_Data for this task:_
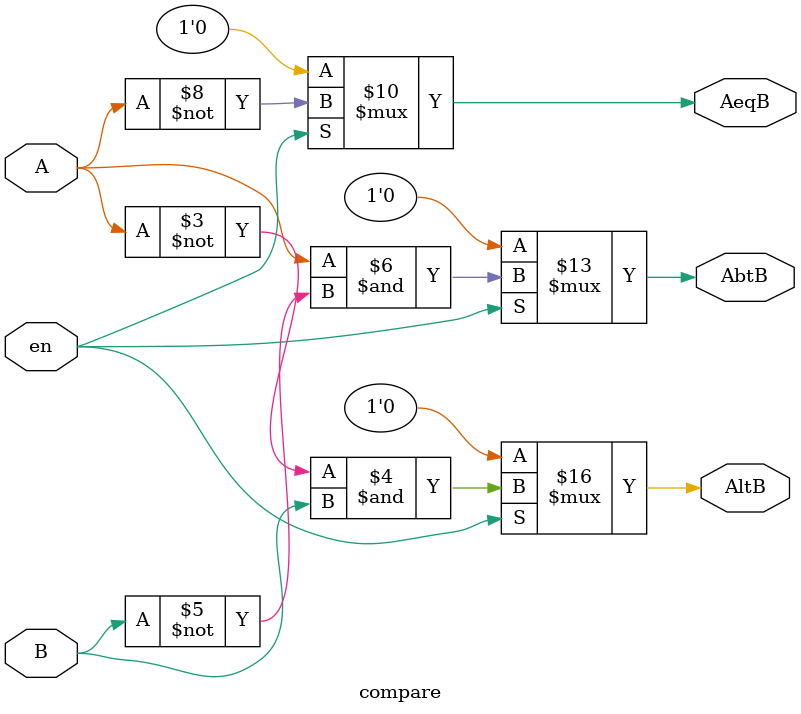
<source format=sv>
module compare(input A,
               input B,
               input en,
               output logic AltB,
               output logic AbtB,
               output logic AeqB
               );

always_comb
begin
    if (~en)
    begin
        AltB = 1'b0;
        AbtB = 1'b0;
        AeqB = 1'b0;
    end
    else
    begin
        AltB = ~A & B;
        AbtB = A & ~B;
        AeqB = ~(A | A);
    end
end
endmodule        
        
</source>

_Task to complete:_
Say how many lines of the data include the word "logic". Respond with the number alone.

_Solution for this problem:_
3